Historically, radiology reading rooms have been undesigned spaces. A typical analog reading room was often simply a large sheetrocked room with fluorescent lights, that could be turned off for peering at the x-ray viewbox. Not so anymore, digital images have brought on new design theories for reading rooms - incorporating ergonomics, lighting, room design and furniture, acoustics and connectivity.
In the early days of the PACS era, a 'deploy it and reap the benefits' philosophy permeated the radiology business. "People thought you could take a computer, throw it on the desk and ask radiologists to sit and read for 10 or 11 hours a day," sums Ric McGill, PACS application manager for University of California Los Angeles Medical Center (UCLA). Environmental factors like lighting, ergonomics and acoustics play a much larger role in the practice of soft-copy reading. For example, comparison between less bright and higher luminance monitors link decreased productivity, decreased accuracy and increased fatigue levels with less bright monitors. Carpal and cubital tunnel syndromes are on the rise among radiologists as are complaints of shoulder, neck and back pain and eyestrain. Throw in the pressure to read more complex cases faster and higher overall image volume and you have the soft-copy conundrum.
Cutting-edge hospitals have revisited and redesigned radiology reading rooms - changing the environment to accommodate and facilitate digital workflow. The aim is to optimize the space for digital workflow and increase comfort, productivity and accuracy among radiologists.
Redesigning a soft-copy reading room is a multi-faceted and complex process. The pieces of the puzzle include lighting, ergonomics, acoustics, room design and spatial enclosures and network connectivity. The process is typically a redesign that reincarnates an analog room as a digital space rather than new construction of a digital reading room. But facilities report that the process is well worth the time and investment as the end result is a truer picture of the PACS environment - a fluid interface between the radiologist and technology that yields increased productivity and decreased discomfort, stress and injury.
Shedding Some Light
Lighting is one of the most critical issues in reading room design, says Bill Rostenberg, San Francisco-based principal with Anshen + Allen, an international architecture firm. Alan Hedge, PhD, director of the Human Factors and Ergonomics Laboratory at Cornell University (Ithaca, N.Y.), agrees. "The key to ergonomics is defining what the job involves. For radiologists, the job consists of pattern recognition with visual images. They have to clearly see images, [which means hospitals] really need to think carefully about lighting for the reading room," explains Hedge.
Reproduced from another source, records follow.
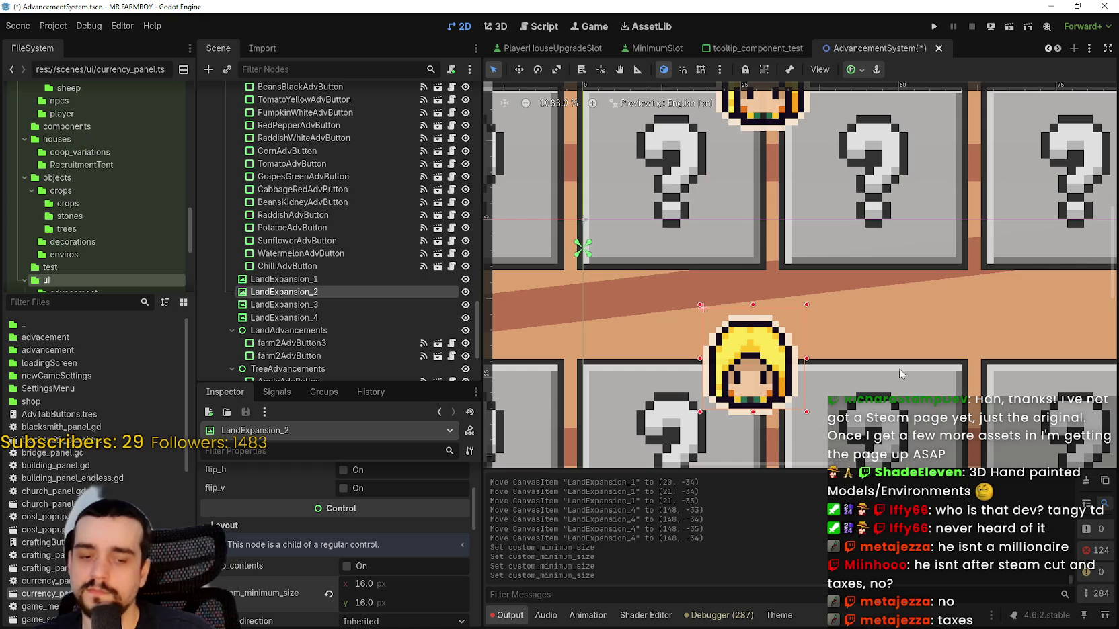
key(Up)
key(Up)
key(Right)
key(Right)
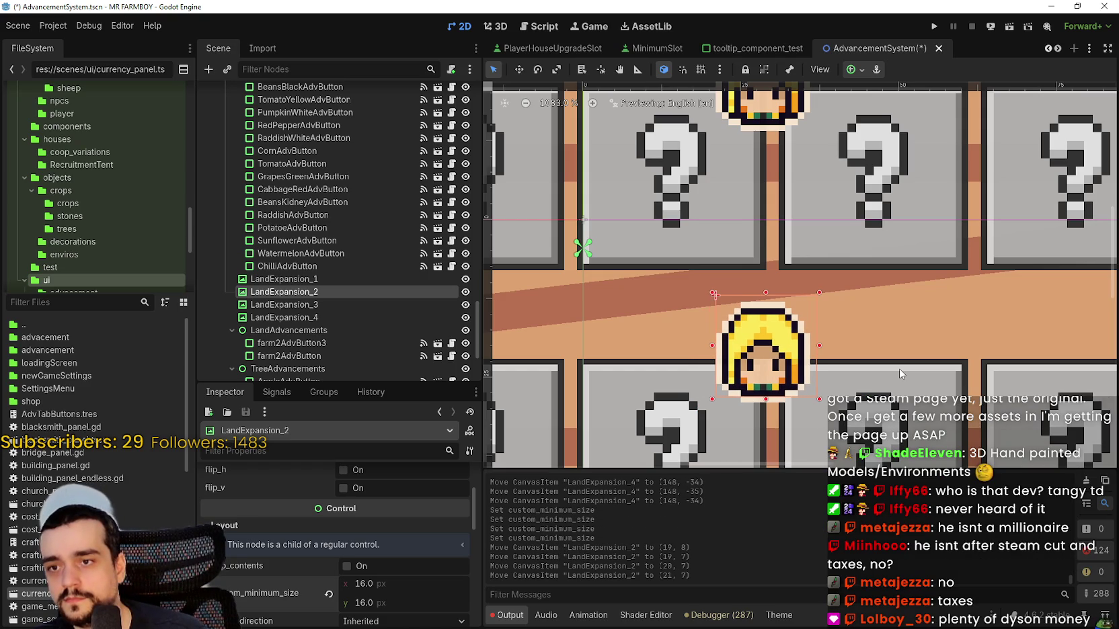
key(ctrl+s)
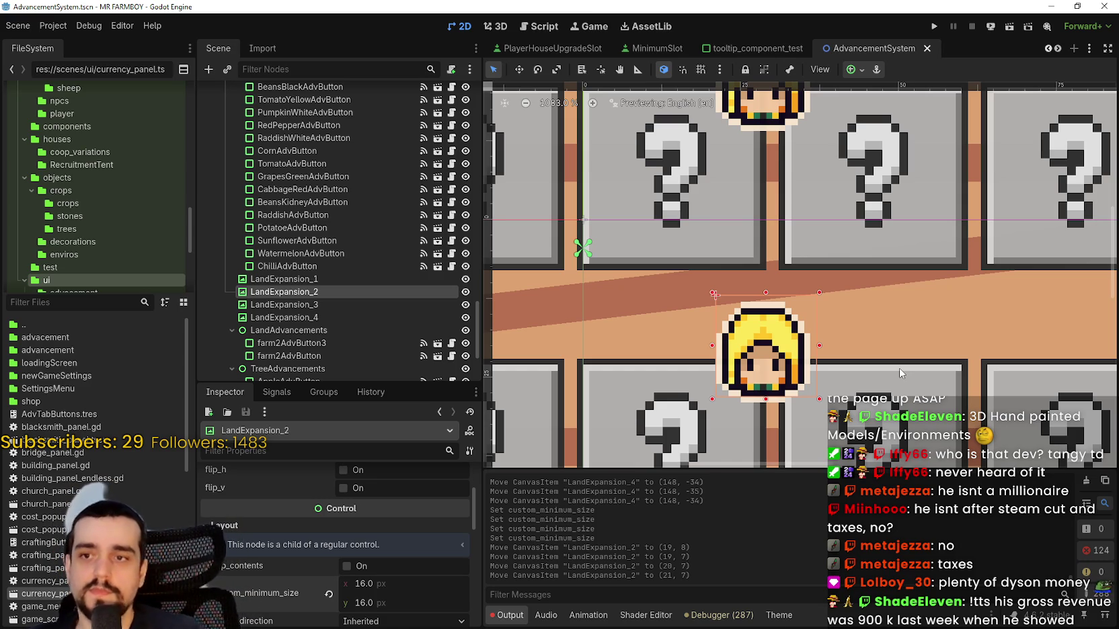
- Nudge LandExpansion_2 down one pixel to (21, 8) and save the scene again
scroll(840, 295, down, 6)
scroll(753, 369, up, 7)
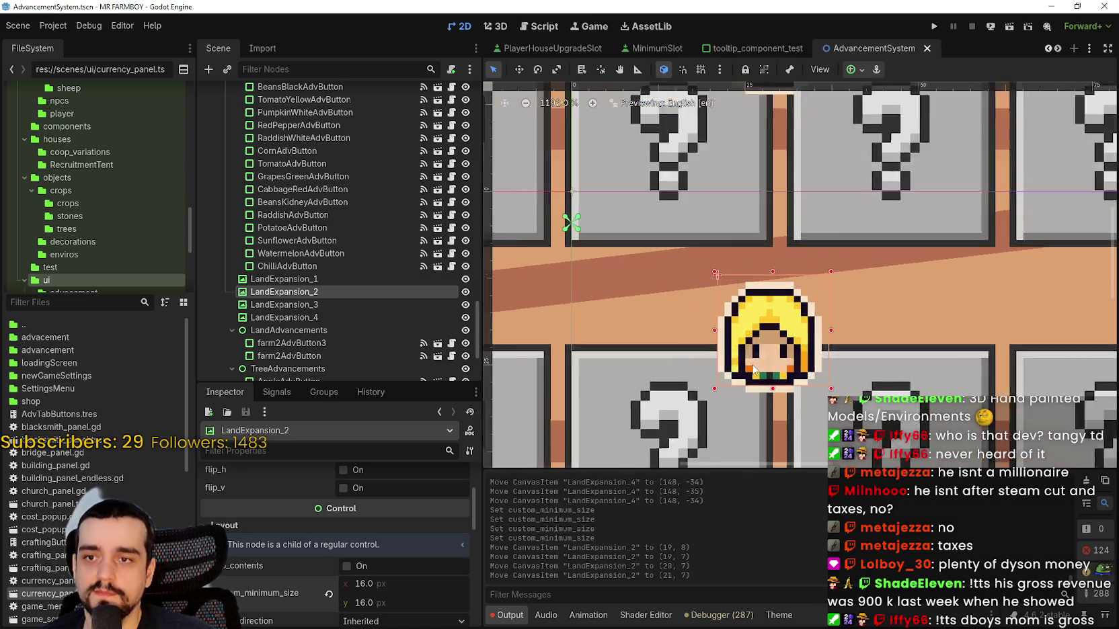
scroll(753, 369, up, 2)
scroll(786, 329, down, 4)
scroll(788, 296, up, 2)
Many hospitals, however, give little thought to reading room lighting. One common misconception is that the reading room should be dark. Rostenberg points out, "The ideal is a consistent level between the monitor and background surface." The other common pitfall is to rely on traditional fluorescent lighting, which can create reflections and lead to eye strain, headaches and discomfort. Hedge says lighting warrants a level of attention similar to monitor calibration. If lighting isn't standardized, images can look different regardless of monitor quality or calibration efforts.
One starting point for lighting decisions is screen color. The key question to ask is what kinds of images are read in a particular room. Lighting needs differ for monochromatic and color PACS monitors; ideally, hospitals should separate grayscale and color reading areas, says Hedge. Grayscale image reading can be optimized with incandescent lamps with a reasonable amount of blue in the light because cool, blue light helps eyes fix on details. On the other hand, if blue light is selected for color reading of a 3D heart model, normal red blood flow can look more purple and obscure diagnosis. In color viewing rooms, the light source should match images on the screen. The color rendering index (CRI) of the light provides a starting point for light decisions. Bone images, which are more yellow, require more yellow in the light source, while blood images require more red. In general, warmer daylight or triphosphor lights work best in color reading rooms.
Wall color also comes into play. "The color of the light source should match the color of the walls, which should match the color of the screen.